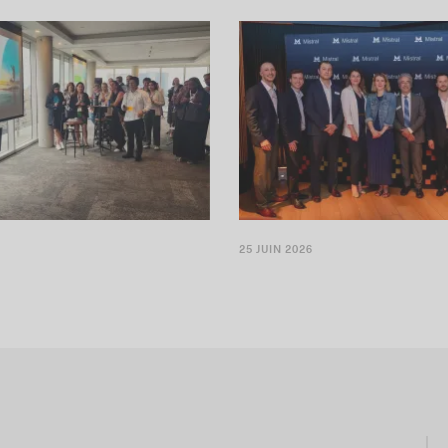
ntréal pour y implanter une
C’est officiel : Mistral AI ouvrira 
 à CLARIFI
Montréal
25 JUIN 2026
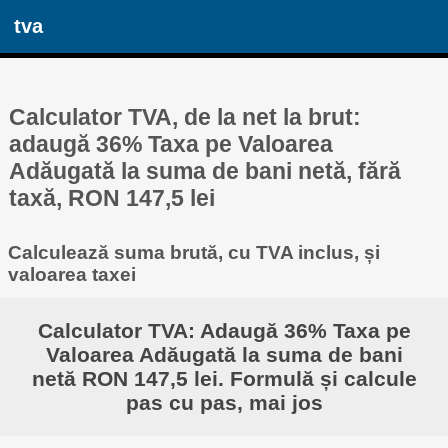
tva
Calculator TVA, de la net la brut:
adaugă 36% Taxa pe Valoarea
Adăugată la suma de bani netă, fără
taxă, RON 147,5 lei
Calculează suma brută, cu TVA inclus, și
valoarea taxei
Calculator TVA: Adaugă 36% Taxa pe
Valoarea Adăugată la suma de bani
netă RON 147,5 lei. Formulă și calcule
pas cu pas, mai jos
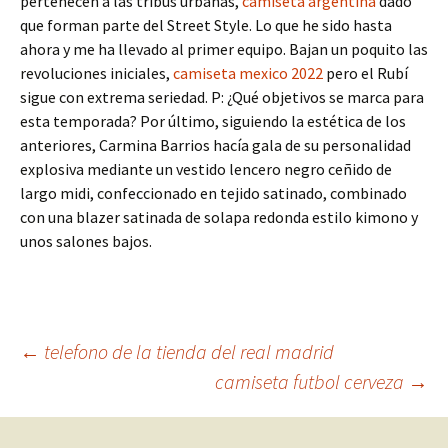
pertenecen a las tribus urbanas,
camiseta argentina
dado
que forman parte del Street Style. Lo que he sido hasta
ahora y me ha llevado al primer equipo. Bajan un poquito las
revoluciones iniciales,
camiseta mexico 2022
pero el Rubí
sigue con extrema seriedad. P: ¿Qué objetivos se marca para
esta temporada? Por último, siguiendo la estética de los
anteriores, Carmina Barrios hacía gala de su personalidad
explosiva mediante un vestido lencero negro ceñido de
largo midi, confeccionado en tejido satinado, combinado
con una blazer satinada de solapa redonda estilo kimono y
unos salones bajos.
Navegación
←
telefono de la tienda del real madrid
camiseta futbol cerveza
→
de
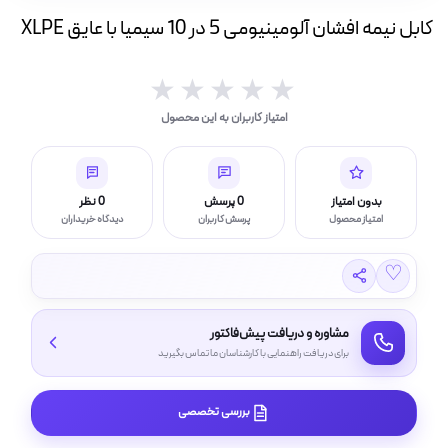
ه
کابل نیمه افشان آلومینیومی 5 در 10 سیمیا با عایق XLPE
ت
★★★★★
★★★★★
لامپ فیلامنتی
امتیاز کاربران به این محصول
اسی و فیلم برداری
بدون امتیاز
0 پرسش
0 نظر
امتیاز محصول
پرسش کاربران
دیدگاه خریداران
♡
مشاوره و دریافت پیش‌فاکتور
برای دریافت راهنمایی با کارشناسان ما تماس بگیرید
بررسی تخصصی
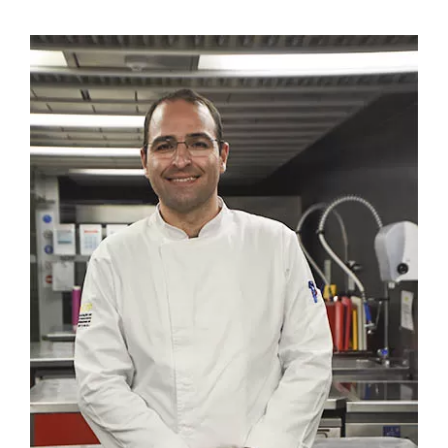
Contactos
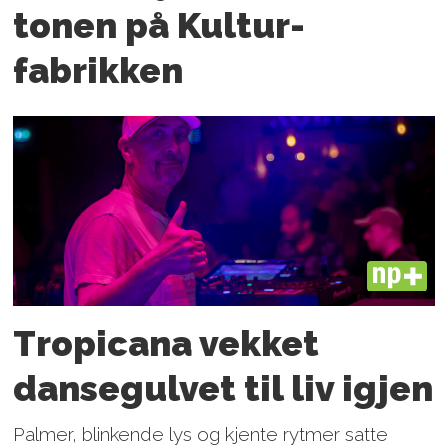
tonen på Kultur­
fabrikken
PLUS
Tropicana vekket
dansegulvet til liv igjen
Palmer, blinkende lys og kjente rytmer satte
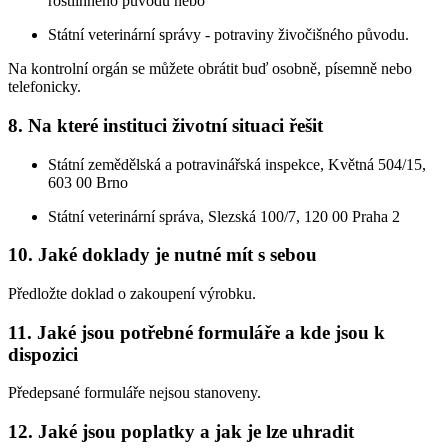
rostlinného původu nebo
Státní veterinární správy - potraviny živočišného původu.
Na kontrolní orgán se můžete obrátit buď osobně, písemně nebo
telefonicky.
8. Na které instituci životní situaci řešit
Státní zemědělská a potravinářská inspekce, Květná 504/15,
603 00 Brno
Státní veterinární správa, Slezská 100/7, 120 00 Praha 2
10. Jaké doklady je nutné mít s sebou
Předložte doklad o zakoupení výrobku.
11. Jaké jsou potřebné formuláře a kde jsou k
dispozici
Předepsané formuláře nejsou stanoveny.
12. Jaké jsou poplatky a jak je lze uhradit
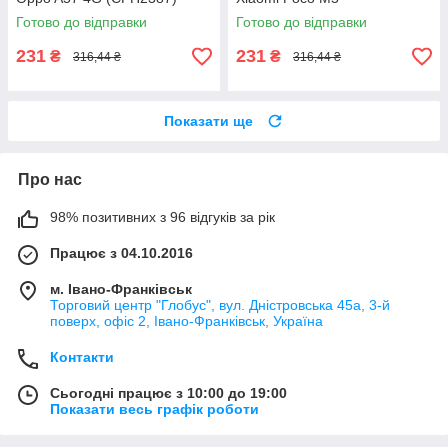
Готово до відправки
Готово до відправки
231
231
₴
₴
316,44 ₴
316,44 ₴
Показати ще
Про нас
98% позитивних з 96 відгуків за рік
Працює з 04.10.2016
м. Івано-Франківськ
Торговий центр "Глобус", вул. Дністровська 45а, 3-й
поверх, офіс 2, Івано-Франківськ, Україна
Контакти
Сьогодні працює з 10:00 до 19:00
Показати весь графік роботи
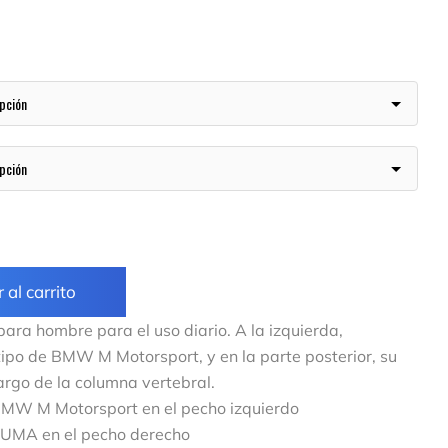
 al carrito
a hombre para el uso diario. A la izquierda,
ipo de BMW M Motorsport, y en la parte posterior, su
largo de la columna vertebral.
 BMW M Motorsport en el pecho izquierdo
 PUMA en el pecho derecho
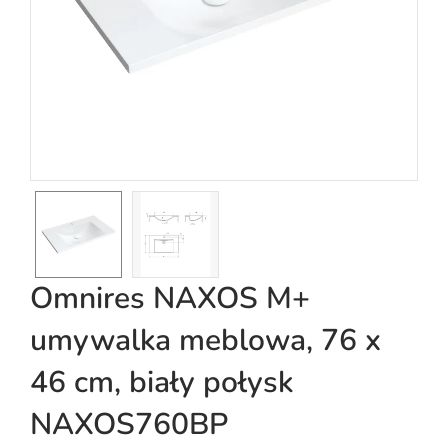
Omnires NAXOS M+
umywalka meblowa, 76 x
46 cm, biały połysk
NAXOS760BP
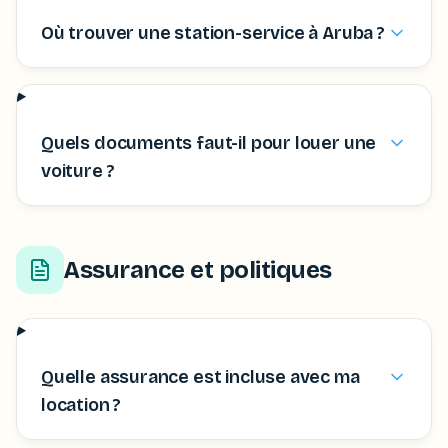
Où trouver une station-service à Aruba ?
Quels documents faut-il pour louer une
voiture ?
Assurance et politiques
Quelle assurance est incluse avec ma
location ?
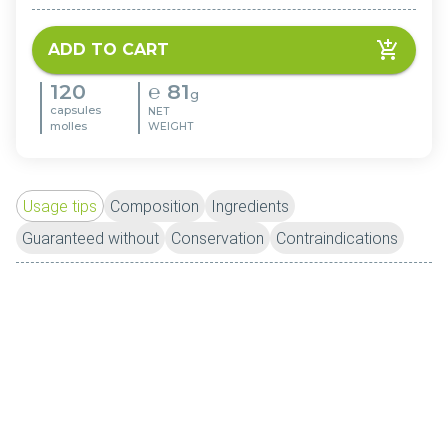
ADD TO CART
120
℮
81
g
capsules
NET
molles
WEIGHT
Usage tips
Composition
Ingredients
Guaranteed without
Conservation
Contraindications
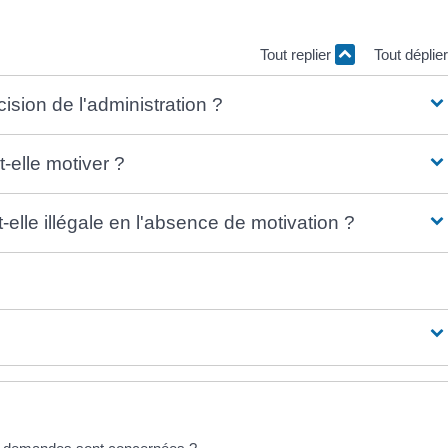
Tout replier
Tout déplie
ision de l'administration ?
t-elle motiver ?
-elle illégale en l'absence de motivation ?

****************

Can you return, word for word, the part of the data that opens with the line containing "ADD TO CART" and runs through the final line of the data, with both ends included? Leave the pictures out of your answer.

Answer:
ADD TO CART
120
℮
81
g
capsules
NET
molles
WEIGHT
Usage tips
Composition
Ingredients
Guaranteed without
Conservation
Contraindications
Tout replier
Tout déplie
ision de l'administration ?
t-elle motiver ?
-elle illégale en l'absence de motivation ?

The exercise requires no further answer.